気が付くと青色だった空は藍色に染まっていた。
ぼんやりしながら瞼を擦り、体を起こす。
少し喉が渇いたな、なんて思っていると紙が擦れる音が聞こえてきた。
手櫛で髪を整えながら顔を上げる。


「……坂田先生」

「おー、起きたか」

「はい……え、何で此処に?」

「教室の施錠」


坂田先生は私が見ていた大学のパンフレットから目を離さず机を指差す。
そこには坂田先生が持ってきたであろう鍵の束が置かれていた。
慌てて携帯電話を取り出すと案の定母親からメールと着信がある。
直ぐにメールを返信すると目の前の紙が目に入った。
これを提出しない事には帰る事が出来ないのを思い出す。


「早く書けよ、それ。受け取らないと俺帰れねーから」

「……すみません」

「ったく、俺担任じゃねーのによ。
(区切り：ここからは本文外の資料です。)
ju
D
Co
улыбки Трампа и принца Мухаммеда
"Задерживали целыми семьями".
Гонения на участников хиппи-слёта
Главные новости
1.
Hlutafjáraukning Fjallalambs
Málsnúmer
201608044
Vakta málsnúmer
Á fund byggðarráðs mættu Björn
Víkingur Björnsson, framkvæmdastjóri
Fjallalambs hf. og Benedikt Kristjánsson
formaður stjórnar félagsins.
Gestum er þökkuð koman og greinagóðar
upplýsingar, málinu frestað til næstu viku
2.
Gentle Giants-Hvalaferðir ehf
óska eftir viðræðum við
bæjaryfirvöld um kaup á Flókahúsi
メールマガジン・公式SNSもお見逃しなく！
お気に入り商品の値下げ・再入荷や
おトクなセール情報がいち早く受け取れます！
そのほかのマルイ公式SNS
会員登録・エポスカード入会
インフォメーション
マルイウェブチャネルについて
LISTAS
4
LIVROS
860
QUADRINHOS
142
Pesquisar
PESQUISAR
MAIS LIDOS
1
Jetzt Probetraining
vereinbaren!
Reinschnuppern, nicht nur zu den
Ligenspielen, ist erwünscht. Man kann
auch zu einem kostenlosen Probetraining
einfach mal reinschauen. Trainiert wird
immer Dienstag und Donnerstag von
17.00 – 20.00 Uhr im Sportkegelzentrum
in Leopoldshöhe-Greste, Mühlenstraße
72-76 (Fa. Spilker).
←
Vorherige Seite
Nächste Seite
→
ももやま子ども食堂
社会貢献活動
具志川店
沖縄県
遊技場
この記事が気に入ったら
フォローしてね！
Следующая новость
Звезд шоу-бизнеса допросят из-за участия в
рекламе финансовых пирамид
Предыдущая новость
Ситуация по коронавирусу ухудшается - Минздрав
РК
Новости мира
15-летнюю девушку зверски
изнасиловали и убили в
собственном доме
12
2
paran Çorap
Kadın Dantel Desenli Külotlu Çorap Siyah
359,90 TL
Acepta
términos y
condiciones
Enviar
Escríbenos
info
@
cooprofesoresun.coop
娘の誕生日だか何だか、既婚者はこれだから」


文句を言いながら坂田先生は資料の山から新しく一部取り、開いた。
どうやら担任は坂田先生に頼んで帰ってしまったらしい。
様子を見に来なかったんだろうか。
もしかしたら娘の誕生日というからそっちで頭が一杯だったのかもしれない。


「で、何悩んでんの?」

「悩んで……と言うか、何て言ったら良いのか」


話そうか悩んで言葉を切る。
進学か就職かすら決まっていないだなんて言えない。
もう二年生の秋だぞ、と言う担任の言葉が再生される。
解ってはいるけれど簡単に決まったらこんなに困らない。
資料を山積みされる事だってこんな状況にだってならなかった。
溜息を吐きそうになって寸前で止める。
また幸せが逃げるなんて言われてしまいそうだ。


「先生、質問良いですか?」

「どーぞ」

「先生は進路ってどうやって決めました?」


んー、と言いながら坂田先生が首を捻る。
相変わらずやる気のなさそうな目だ。
考えている横顔を眺めながらそんな事を思う。


「そんな質問するって事は決まってないんだな?」

「……はい」


山積みの資料の一番上にあるパンフレットをパラパラと捲る。
どうやら美容系の専門学校のパンフレットらしい。
頭だけのマネキンや化粧道具の写真が見えた。
坂田先生の手元を見ると有名大学の名前が目に入る。
担任は本当に手当たり次第持ってきたようだ。


「とりあえず進学にしとけ」

「でも、志望校が書けないです」

「進学か就職か決まっただけで充分だろ。それより俺は施錠したいんだ」


そう言われて素直に進学の文字を丸で囲み、坂田先生に渡す。
帰る支度をして施錠をする坂田先生を資料を抱えながら見る。
教室の電気が消えると校内はとても暗かった。
坂田先生が持つ懐中電灯の明かりが眩しい。
職員室に到着すると資料の山が手の中から消えた。
チラリと見えた職員室には本当に誰も居ない。


「名字、電車通学だっけ?」

「はい」

「靴履き替えたら門で待ってろ」


何で、と聞く前に坂田先生は職員室の扉を閉めてしまった。
ポケットの中で震える携帯電話を取り出して歩き出す。
友人から今日食べたクレープの感想とまた行こうというお誘いだった。